Convert the listing below into a JSON list of strings, with one string per line and no blank lines. Omit the picture lines.

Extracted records
____

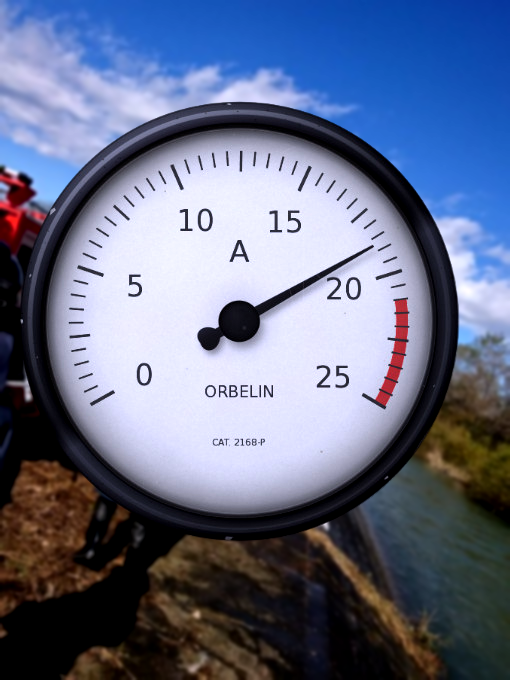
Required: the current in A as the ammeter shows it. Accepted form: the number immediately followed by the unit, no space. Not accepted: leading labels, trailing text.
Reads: 18.75A
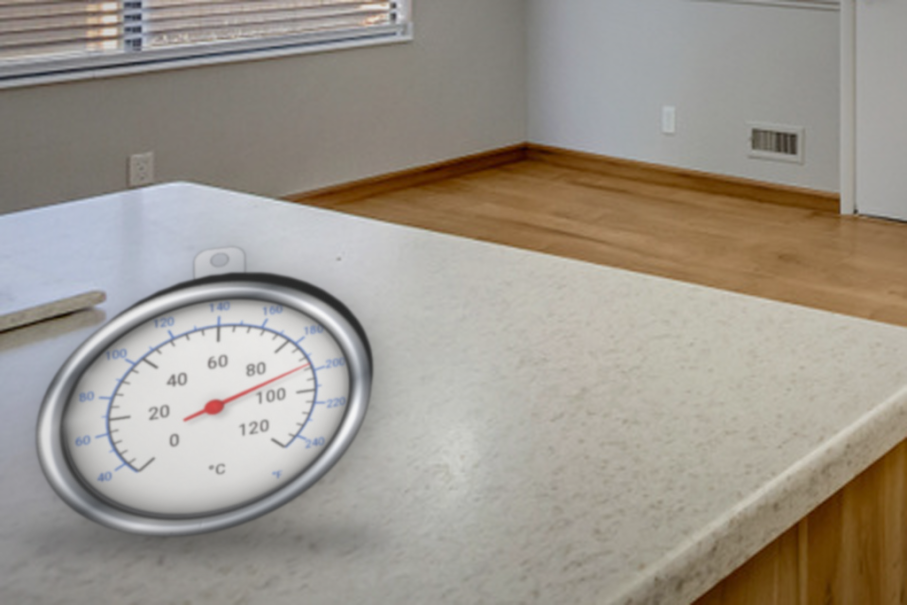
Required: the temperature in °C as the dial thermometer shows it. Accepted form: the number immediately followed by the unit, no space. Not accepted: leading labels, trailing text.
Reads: 90°C
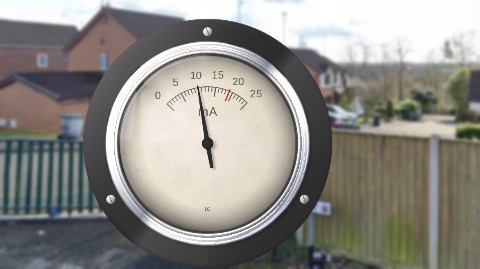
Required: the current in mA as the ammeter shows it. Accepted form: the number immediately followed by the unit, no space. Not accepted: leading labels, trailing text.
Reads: 10mA
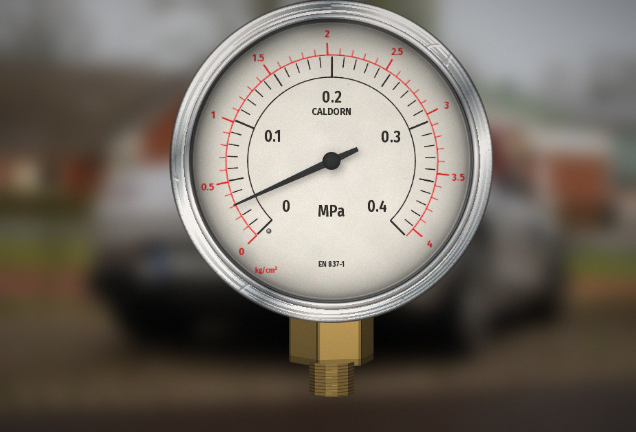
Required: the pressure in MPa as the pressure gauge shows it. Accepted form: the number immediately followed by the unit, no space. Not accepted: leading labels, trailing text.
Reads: 0.03MPa
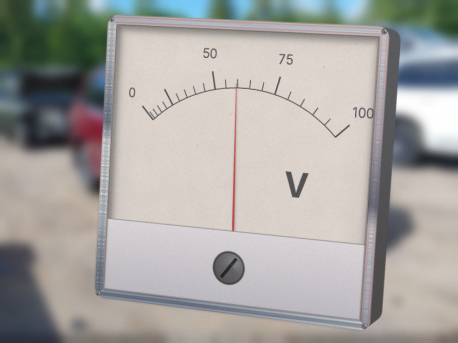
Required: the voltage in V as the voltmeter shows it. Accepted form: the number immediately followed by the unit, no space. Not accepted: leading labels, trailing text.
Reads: 60V
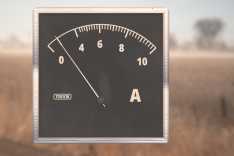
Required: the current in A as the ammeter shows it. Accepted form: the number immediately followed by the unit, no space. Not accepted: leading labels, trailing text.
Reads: 2A
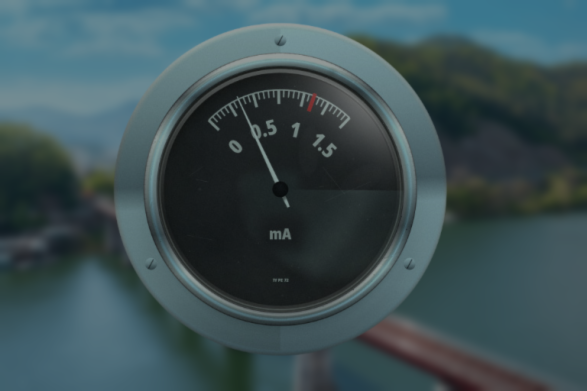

____

▶ _Written response_:
[
  "Required: the current in A as the ammeter shows it. Accepted form: the number immediately followed by the unit, no space. Not accepted: leading labels, trailing text.",
  "Reads: 18.75A",
  "Required: the temperature in °C as the dial thermometer shows it. Accepted form: the number immediately followed by the unit, no space. Not accepted: leading labels, trailing text.",
  "Reads: 90°C",
  "Required: the current in mA as the ammeter shows it. Accepted form: the number immediately followed by the unit, no space. Not accepted: leading labels, trailing text.",
  "Reads: 10mA",
  "Required: the pressure in MPa as the pressure gauge shows it. Accepted form: the number immediately followed by the unit, no space. Not accepted: leading labels, trailing text.",
  "Reads: 0.03MPa",
  "Required: the voltage in V as the voltmeter shows it. Accepted form: the number immediately followed by the unit, no space. Not accepted: leading labels, trailing text.",
  "Reads: 60V",
  "Required: the current in A as the ammeter shows it. Accepted form: the number immediately followed by the unit, no space. Not accepted: leading labels, trailing text.",
  "Reads: 2A"
]